Utah law says that the criminal penalties can be enhanced if prosecutors can show someone committed a crime as part of a criminal gang or “in concert with two or more persons.”
Groth said it was a law passed in the 1990s to combat organized street gangs and the sales of crack cocaine, not protesters.
“The idea that you could be considered a member of gang-related activity for engaging in protests,” he said, “I think really defeats the spirit of our democracy.”
Groth said Gill’s decision to file charge, then hand off the case, “seems like a wink and a nod” to whomever the case is given to — and not a truly independent process.
“You’re providing the context for the rest of the prosecutor’s decision, even if they are from another office,” he said. “That prosecutor is going to start with a first-degree felony with a gang enhancement that carries a life sentence. That is the starting point.”
While McNeil wouldn’t guess Gill’s intentions with the filing, Huff would. Alleman’s defense attorney believes this is a case of “plea charging,” in which a prosecutor files an intentionally severe charge knowing the defendant would rather plead to a lower offense than risk going to trial.
”There is no way in the world that Sim Gill or anyone in the world actually believes that they’re actually going to take [Alleman] to trial and convict her of a first-degree felony,” he said.
Ramos, the attorney for Hill and Mower, said he wouldn’t talk on behalf of his clients, but he said he hoped Gill would reflect on this decision compared to his past words.
He pointed to a 2018 commentary Gill wrote in The Tribune, discussing the important role of the office, saying it’s more than a title. “It is an opportunity to put our best effort forward, in the service of our community, guided by our ideals of justice, fairness, equality and truth,” Gill wrote. “It is about solving problems, righting wrongs, giving voice to the hopeless and advocating for the unheard and forgotten.”
It’s not just defense attorneys and the accused who are speaking out against the charges. Salt Lake City Mayor Erin Mendenhall said Wednesday that she felt they were excessive.
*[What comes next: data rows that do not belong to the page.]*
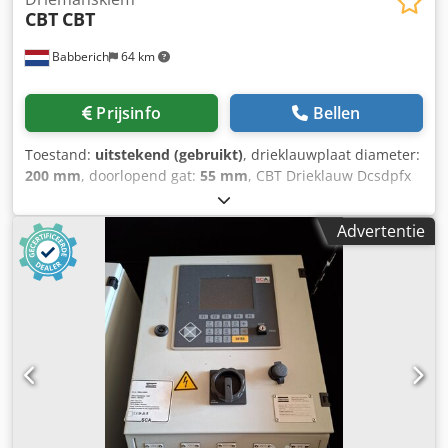
CBT
CBT
Babberich
64 km
Prijsinfo
Bellen
Toestand:
uitstekend (gebruikt)
, drieklauwplaat diameter:
200 mm
, doorlopend gat:
55 mm
, CBT Drieklauw Dcsdpfx
Afozdid Tj Sok
Advertentie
“If a crime is committed, there should be a consequence,” she said in a video on Twitter. “But that consequence needs to be proportionate to the crime itself. And in this case, where we’re seeing the potential for an individual to spend a lifetime in prison for buying paint, that is too extreme. I don’t agree with the extent and the potential for these charges. And I hope the criminal justice system won’t take it that far.”
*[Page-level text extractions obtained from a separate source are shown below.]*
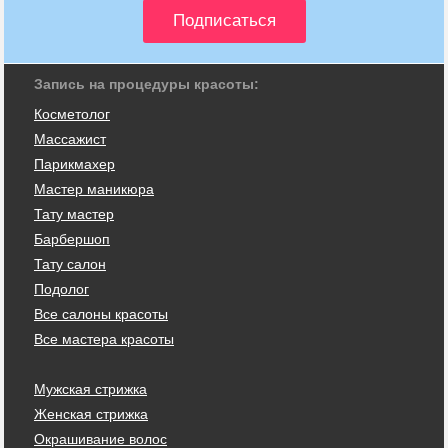
Запись на процедуры красоты:
Косметолог
Массажист
Парикмахер
Мастер маникюра
Тату мастер
Барбершоп
Тату салон
Подолог
Все салоны красоты
Все мастера красоты
Мужская стрижка
Женская стрижка
Окрашивание волос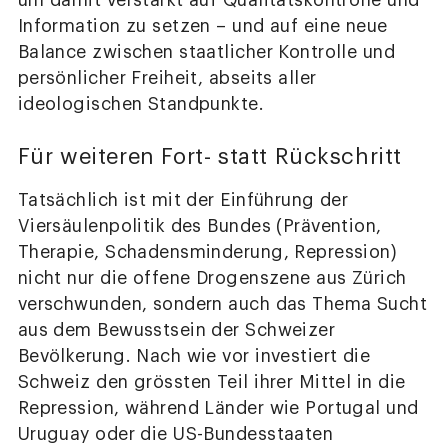
um damit verstärkt auf Qualitätskontrolle und
Information zu setzen – und auf eine neue
Balance zwischen staatlicher Kontrolle und
persönlicher Freiheit, abseits aller
ideologischen Standpunkte.
Für weiteren Fort- statt Rückschritt
Tatsächlich ist mit der Einführung der
Viersäulenpolitik des Bundes (Prävention,
Therapie, Schadensminderung, Repression)
nicht nur die offene Drogenszene aus Zürich
verschwunden, sondern auch das Thema Sucht
aus dem Bewusstsein der Schweizer
Bevölkerung. Nach wie vor investiert die
Schweiz den grössten Teil ihrer Mittel in die
Repression, während Länder wie Portugal und
Uruguay oder die US-Bundesstaaten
Gill said that while prosecutors do have wide discretion, he said that it’s his prosecutors’ jobs to look at the facts and apply the laws equally to everyone. He said what they did with these protesters is no different than how they analyze every other case.
But Gill’s office did use that discretion recently, declining to file charges against protesters after more than 40 people were arrested for curfew violations during one of Salt Lake City’s first anti-police demonstrations, on May 30.
He called it “a matter of fairness” because people have the right to protest.
“Especially when the exercise of those rights does not involve injury or harm to people or property,” the office said later in a statement.
McNeil says these charges prove a claim protesters have been making for weeks, that officials seem to value property more than people.
“Is that really the society we want to live in?” McNeil asked. “Where the facade of a building is much more important than actual human life?”